I'm puzzled as how CUST having enough talents to develop the super-duper i-payment system. As of Feb. 99, they have only 15 employees, I'm assuming including CEO and the janitor. They contracted out the development process to Lante Corp, at around the same time. A search for this Lante Corp. reveals that this is a consulting firm specialized in developing e-commerce biz. While Lante sounds like a respectable company, it can't be a substitute for in-house R&D, it's not even in the R&D business ! It's in the marketing business. I guess this means that we'll see a new and improved web page for CUST, but I don't think there will be a lot more substance than that. For the sake of argument, let's say that Lante can develop this solution. Does the longs realize how many things can go wrong in this arrangement ? If Lante can do, why shouldn't Lante sell it if it's so profitable ? After Lante deliver the code, who will support it ? This is too many question for this simple man.

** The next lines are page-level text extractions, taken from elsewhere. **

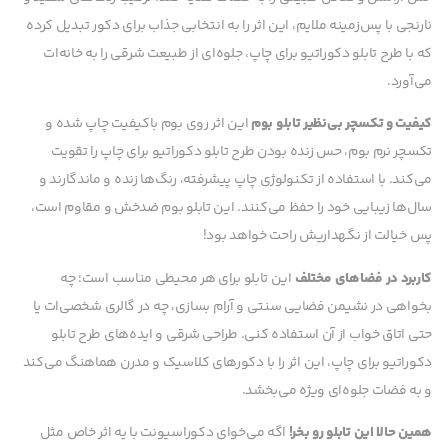
نارنجی با پس‌زمینه ملایم، این اثر را به انتخابی جذاب برای دکور تبدیل کرده
که با طرح تابلو دکوراتیو برای چاپ، جلوه‌ای از طبیعت شرقی را به خانه‌ات
می‌آورد.
کیفیت و تکسچر بی‌نظیر تابلو بوم
این اثر روی بوم باکیفیت چاپ شده و
تکسچر نرم بوم، حس زنده بودن طرح تابلو دکوراتیو برای چاپ را تقویت
می‌کند. با استفاده از تکنولوژی چاپ پیشرفته، رنگ‌ها زنده و ماندگارند و
سال‌ها زیبایی خود را حفظ می‌کنند. این تابلو بوم ضدخش و مقاوم است،
پس خیالت از نگهداریش راحت خواهد بود!
کاربرد در فضاهای مختلف
این تابلو برای هر محیطی مناسب است؛ چه
بخواهی در نشیمن فضایی سنتی و آرام بسازی، چه در گالری شخصی‌ات یا
حتی اتاق خواب از آن استفاده کنی. طراحی شرقی و ایده‌های طرح تابلو
دکوراتیو برای چاپ، این اثر را با دکورهای کلاسیک و مدرن هماهنگ می‌کند
و به فضات جلوه‌ای ویژه می‌بخشد.
همین حالا این تابلو رو بخر!
اگه می‌خوای دکوراسیونت با یه اثر خاص مثل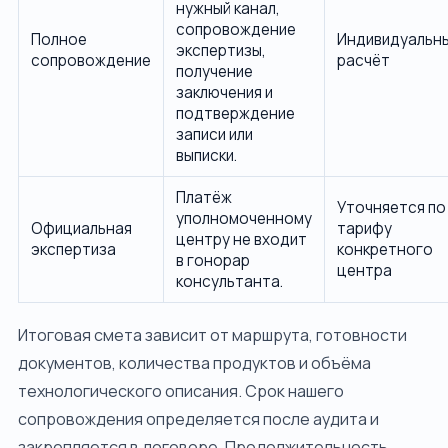
нужный канал,
сопровождение
Полное
Индивидуальн
экспертизы,
сопровождение
расчёт
получение
заключения и
подтверждение
записи или
выписки.
Платёж
Уточняется по
уполномоченному
Официальная
тарифу
центру не входит
экспертиза
конкретного
в гонорар
центра
консультанта.
Итоговая смета зависит от маршрута, готовности
документов, количества продуктов и объёма
технологического описания. Срок нашего
сопровождения определяется после аудита и
закрепляется в договоре. Продолжительность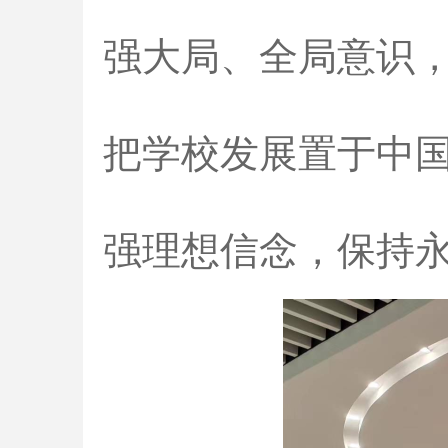
强大局、全局意识
把学校发展置于中
强理想信念，保持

BTW, here's what I based the above comments on, from CUST 10K
" Lack of Standards. There are currently no generally accepted standards for Internet payment systems. There is no assurance that the Internet transaction payment system the Company is developing will become a generally accepted standard or that it will be compatible with any standards that become generally accepted.
Employees The Company had 15 employees as of February 28, 1999. Research and Development; Patents and Trademarks The Company is a licensee of one patent covering concepts the Company may employ in implementing its Internet businesses. In addition, the Company has filed for trademarks and service marks, as applicable, for "CustomTracks" and other marks.
The Company entered into an agreement in February 1999 with Lante Corporation ("Lante"), a third party software development firm, to assist the Company with developing its new Internet transaction payment system. In exchange for the services to be provided by Lante, the Company will pay cash for work performed at discounted rates and will issue options to purchase 500,000 shares of the Company's common stock to Lante at an exercise price of $7.62 per share, the closing price of the Company's common stock on the date of the agreement. The options vest over three years and expire at the end of ten years. The estimated fair value of these options at the grant date using the Black-Scholes option valuation model is $2,865,000 or $5.73 per share."